(The input begins)

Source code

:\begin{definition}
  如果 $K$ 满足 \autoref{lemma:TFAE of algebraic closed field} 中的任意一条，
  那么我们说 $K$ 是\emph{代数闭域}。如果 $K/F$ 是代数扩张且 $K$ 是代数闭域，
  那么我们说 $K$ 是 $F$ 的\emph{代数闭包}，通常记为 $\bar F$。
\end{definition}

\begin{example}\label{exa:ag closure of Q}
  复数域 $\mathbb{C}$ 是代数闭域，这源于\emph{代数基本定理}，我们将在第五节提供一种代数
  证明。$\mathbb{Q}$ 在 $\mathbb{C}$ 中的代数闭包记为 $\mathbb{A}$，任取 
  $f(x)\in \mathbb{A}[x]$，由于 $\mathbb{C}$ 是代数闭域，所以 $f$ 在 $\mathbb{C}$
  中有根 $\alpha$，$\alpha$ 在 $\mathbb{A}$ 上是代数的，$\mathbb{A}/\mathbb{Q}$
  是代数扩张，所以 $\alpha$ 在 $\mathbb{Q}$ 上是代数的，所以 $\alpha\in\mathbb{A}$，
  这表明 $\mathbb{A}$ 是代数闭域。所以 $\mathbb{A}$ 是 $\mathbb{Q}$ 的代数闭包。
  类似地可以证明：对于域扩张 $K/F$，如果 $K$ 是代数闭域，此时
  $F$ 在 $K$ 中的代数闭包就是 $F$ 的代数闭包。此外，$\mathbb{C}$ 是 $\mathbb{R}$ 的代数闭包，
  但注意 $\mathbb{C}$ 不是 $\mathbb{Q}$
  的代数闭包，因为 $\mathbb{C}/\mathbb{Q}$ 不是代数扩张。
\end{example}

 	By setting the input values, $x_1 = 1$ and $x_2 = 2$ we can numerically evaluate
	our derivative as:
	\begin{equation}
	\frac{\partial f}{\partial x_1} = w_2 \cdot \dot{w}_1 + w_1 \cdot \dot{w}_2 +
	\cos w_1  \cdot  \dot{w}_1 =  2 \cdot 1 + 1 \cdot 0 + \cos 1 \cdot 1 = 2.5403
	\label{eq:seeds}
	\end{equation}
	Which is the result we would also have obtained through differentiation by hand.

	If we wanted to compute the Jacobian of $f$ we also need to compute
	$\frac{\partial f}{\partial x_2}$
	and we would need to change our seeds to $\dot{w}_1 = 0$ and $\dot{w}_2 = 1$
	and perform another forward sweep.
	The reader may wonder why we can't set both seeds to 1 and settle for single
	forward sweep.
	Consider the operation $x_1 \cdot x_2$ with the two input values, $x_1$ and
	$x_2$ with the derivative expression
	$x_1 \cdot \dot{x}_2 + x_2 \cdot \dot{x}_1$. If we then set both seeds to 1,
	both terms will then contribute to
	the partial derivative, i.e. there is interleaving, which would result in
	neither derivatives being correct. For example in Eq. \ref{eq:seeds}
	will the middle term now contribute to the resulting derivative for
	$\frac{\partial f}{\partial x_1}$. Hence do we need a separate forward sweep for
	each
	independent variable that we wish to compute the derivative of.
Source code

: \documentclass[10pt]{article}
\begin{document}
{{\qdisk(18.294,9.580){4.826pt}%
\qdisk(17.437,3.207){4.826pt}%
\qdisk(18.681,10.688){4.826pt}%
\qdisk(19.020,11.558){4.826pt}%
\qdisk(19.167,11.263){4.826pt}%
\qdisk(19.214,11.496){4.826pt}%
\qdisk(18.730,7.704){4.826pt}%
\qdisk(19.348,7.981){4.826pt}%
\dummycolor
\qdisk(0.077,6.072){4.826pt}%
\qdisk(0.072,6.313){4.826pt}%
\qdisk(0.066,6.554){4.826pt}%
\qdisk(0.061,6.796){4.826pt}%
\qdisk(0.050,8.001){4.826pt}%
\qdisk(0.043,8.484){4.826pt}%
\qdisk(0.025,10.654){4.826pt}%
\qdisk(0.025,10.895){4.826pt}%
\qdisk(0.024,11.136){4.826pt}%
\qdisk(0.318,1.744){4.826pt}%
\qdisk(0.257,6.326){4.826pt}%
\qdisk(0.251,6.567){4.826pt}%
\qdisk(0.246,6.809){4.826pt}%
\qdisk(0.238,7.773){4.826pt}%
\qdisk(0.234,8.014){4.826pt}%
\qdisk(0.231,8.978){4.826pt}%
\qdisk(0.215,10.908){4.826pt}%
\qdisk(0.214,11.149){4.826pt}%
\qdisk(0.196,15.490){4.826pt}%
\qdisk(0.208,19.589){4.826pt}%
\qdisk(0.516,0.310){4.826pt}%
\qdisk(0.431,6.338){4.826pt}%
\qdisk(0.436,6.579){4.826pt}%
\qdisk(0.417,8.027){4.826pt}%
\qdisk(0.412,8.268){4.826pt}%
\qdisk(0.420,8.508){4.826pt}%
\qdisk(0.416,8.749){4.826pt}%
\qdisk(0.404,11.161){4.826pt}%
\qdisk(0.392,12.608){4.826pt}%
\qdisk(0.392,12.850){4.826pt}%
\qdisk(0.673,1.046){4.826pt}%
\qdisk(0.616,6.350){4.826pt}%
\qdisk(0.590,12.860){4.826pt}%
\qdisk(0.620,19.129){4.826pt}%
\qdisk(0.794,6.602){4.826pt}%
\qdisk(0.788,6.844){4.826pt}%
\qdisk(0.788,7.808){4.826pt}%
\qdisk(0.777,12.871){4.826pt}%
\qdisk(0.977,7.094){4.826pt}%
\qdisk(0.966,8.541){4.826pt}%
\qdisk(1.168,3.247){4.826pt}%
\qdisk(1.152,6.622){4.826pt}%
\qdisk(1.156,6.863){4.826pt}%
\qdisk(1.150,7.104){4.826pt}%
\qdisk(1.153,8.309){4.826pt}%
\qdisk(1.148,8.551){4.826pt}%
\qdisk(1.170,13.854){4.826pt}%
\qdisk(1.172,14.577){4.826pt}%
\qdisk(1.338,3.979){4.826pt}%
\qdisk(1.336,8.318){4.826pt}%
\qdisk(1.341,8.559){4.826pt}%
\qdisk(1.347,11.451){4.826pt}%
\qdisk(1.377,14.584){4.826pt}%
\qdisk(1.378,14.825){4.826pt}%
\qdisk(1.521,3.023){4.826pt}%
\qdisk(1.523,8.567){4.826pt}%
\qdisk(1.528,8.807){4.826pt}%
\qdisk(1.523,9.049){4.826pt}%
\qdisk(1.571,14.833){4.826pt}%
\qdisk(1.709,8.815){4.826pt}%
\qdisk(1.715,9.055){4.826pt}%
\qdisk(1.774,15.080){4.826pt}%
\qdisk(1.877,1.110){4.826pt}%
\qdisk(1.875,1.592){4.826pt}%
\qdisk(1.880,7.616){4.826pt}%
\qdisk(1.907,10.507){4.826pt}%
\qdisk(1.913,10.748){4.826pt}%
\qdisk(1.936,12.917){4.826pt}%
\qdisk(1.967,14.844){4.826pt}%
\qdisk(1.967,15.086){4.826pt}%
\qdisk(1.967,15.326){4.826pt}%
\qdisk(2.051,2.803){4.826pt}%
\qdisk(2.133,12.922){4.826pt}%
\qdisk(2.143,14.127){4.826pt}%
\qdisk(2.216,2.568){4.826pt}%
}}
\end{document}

(The input ends)

» **Task prompt**: Return all entries exactly.

» **Solution to the exercise**:
Source code

:\begin{definition}
  如果 $K$ 满足 \autoref{lemma:TFAE of algebraic closed field} 中的任意一条，
  那么我们说 $K$ 是\emph{代数闭域}。如果 $K/F$ 是代数扩张且 $K$ 是代数闭域，
  那么我们说 $K$ 是 $F$ 的\emph{代数闭包}，通常记为 $\bar F$。
\end{definition}

\begin{example}\label{exa:ag closure of Q}
  复数域 $\mathbb{C}$ 是代数闭域，这源于\emph{代数基本定理}，我们将在第五节提供一种代数
  证明。$\mathbb{Q}$ 在 $\mathbb{C}$ 中的代数闭包记为 $\mathbb{A}$，任取 
  $f(x)\in \mathbb{A}[x]$，由于 $\mathbb{C}$ 是代数闭域，所以 $f$ 在 $\mathbb{C}$
  中有根 $\alpha$，$\alpha$ 在 $\mathbb{A}$ 上是代数的，$\mathbb{A}/\mathbb{Q}$
  是代数扩张，所以 $\alpha$ 在 $\mathbb{Q}$ 上是代数的，所以 $\alpha\in\mathbb{A}$，
  这表明 $\mathbb{A}$ 是代数闭域。所以 $\mathbb{A}$ 是 $\mathbb{Q}$ 的代数闭包。
  类似地可以证明：对于域扩张 $K/F$，如果 $K$ 是代数闭域，此时
  $F$ 在 $K$ 中的代数闭包就是 $F$ 的代数闭包。此外，$\mathbb{C}$ 是 $\mathbb{R}$ 的代数闭包，
  但注意 $\mathbb{C}$ 不是 $\mathbb{Q}$
  的代数闭包，因为 $\mathbb{C}/\mathbb{Q}$ 不是代数扩张。
\end{example}

 	By setting the input values, $x_1 = 1$ and $x_2 = 2$ we can numerically evaluate
	our derivative as:
	\begin{equation}
	\frac{\partial f}{\partial x_1} = w_2 \cdot \dot{w}_1 + w_1 \cdot \dot{w}_2 +
	\cos w_1  \cdot  \dot{w}_1 =  2 \cdot 1 + 1 \cdot 0 + \cos 1 \cdot 1 = 2.5403
	\label{eq:seeds}
	\end{equation}
	Which is the result we would also have obtained through differentiation by hand.

	If we wanted to compute the Jacobian of $f$ we also need to compute
	$\frac{\partial f}{\partial x_2}$
	and we would need to change our seeds to $\dot{w}_1 = 0$ and $\dot{w}_2 = 1$
	and perform another forward sweep.
	The reader may wonder why we can't set both seeds to 1 and settle for single
	forward sweep.
	Consider the operation $x_1 \cdot x_2$ with the two input values, $x_1$ and
	$x_2$ with the derivative expression
	$x_1 \cdot \dot{x}_2 + x_2 \cdot \dot{x}_1$. If we then set both seeds to 1,
	both terms will then contribute to
	the partial derivative, i.e. there is interleaving, which would result in
	neither derivatives being correct. For example in Eq. \ref{eq:seeds}
	will the middle term now contribute to the resulting derivative for
	$\frac{\partial f}{\partial x_1}$. Hence do we need a separate forward sweep for
	each
	independent variable that we wish to compute the derivative of.
Source code

: \documentclass[10pt]{article}
\begin{document}
{{\qdisk(18.294,9.580){4.826pt}%
\qdisk(17.437,3.207){4.826pt}%
\qdisk(18.681,10.688){4.826pt}%
\qdisk(19.020,11.558){4.826pt}%
\qdisk(19.167,11.263){4.826pt}%
\qdisk(19.214,11.496){4.826pt}%
\qdisk(18.730,7.704){4.826pt}%
\qdisk(19.348,7.981){4.826pt}%
\dummycolor
\qdisk(0.077,6.072){4.826pt}%
\qdisk(0.072,6.313){4.826pt}%
\qdisk(0.066,6.554){4.826pt}%
\qdisk(0.061,6.796){4.826pt}%
\qdisk(0.050,8.001){4.826pt}%
\qdisk(0.043,8.484){4.826pt}%
\qdisk(0.025,10.654){4.826pt}%
\qdisk(0.025,10.895){4.826pt}%
\qdisk(0.024,11.136){4.826pt}%
\qdisk(0.318,1.744){4.826pt}%
\qdisk(0.257,6.326){4.826pt}%
\qdisk(0.251,6.567){4.826pt}%
\qdisk(0.246,6.809){4.826pt}%
\qdisk(0.238,7.773){4.826pt}%
\qdisk(0.234,8.014){4.826pt}%
\qdisk(0.231,8.978){4.826pt}%
\qdisk(0.215,10.908){4.826pt}%
\qdisk(0.214,11.149){4.826pt}%
\qdisk(0.196,15.490){4.826pt}%
\qdisk(0.208,19.589){4.826pt}%
\qdisk(0.516,0.310){4.826pt}%
\qdisk(0.431,6.338){4.826pt}%
\qdisk(0.436,6.579){4.826pt}%
\qdisk(0.417,8.027){4.826pt}%
\qdisk(0.412,8.268){4.826pt}%
\qdisk(0.420,8.508){4.826pt}%
\qdisk(0.416,8.749){4.826pt}%
\qdisk(0.404,11.161){4.826pt}%
\qdisk(0.392,12.608){4.826pt}%
\qdisk(0.392,12.850){4.826pt}%
\qdisk(0.673,1.046){4.826pt}%
\qdisk(0.616,6.350){4.826pt}%
\qdisk(0.590,12.860){4.826pt}%
\qdisk(0.620,19.129){4.826pt}%
\qdisk(0.794,6.602){4.826pt}%
\qdisk(0.788,6.844){4.826pt}%
\qdisk(0.788,7.808){4.826pt}%
\qdisk(0.777,12.871){4.826pt}%
\qdisk(0.977,7.094){4.826pt}%
\qdisk(0.966,8.541){4.826pt}%
\qdisk(1.168,3.247){4.826pt}%
\qdisk(1.152,6.622){4.826pt}%
\qdisk(1.156,6.863){4.826pt}%
\qdisk(1.150,7.104){4.826pt}%
\qdisk(1.153,8.309){4.826pt}%
\qdisk(1.148,8.551){4.826pt}%
\qdisk(1.170,13.854){4.826pt}%
\qdisk(1.172,14.577){4.826pt}%
\qdisk(1.338,3.979){4.826pt}%
\qdisk(1.336,8.318){4.826pt}%
\qdisk(1.341,8.559){4.826pt}%
\qdisk(1.347,11.451){4.826pt}%
\qdisk(1.377,14.584){4.826pt}%
\qdisk(1.378,14.825){4.826pt}%
\qdisk(1.521,3.023){4.826pt}%
\qdisk(1.523,8.567){4.826pt}%
\qdisk(1.528,8.807){4.826pt}%
\qdisk(1.523,9.049){4.826pt}%
\qdisk(1.571,14.833){4.826pt}%
\qdisk(1.709,8.815){4.826pt}%
\qdisk(1.715,9.055){4.826pt}%
\qdisk(1.774,15.080){4.826pt}%
\qdisk(1.877,1.110){4.826pt}%
\qdisk(1.875,1.592){4.826pt}%
\qdisk(1.880,7.616){4.826pt}%
\qdisk(1.907,10.507){4.826pt}%
\qdisk(1.913,10.748){4.826pt}%
\qdisk(1.936,12.917){4.826pt}%
\qdisk(1.967,14.844){4.826pt}%
\qdisk(1.967,15.086){4.826pt}%
\qdisk(1.967,15.326){4.826pt}%
\qdisk(2.051,2.803){4.826pt}%
\qdisk(2.133,12.922){4.826pt}%
\qdisk(2.143,14.127){4.826pt}%
\qdisk(2.216,2.568){4.826pt}%
}}
\end{document}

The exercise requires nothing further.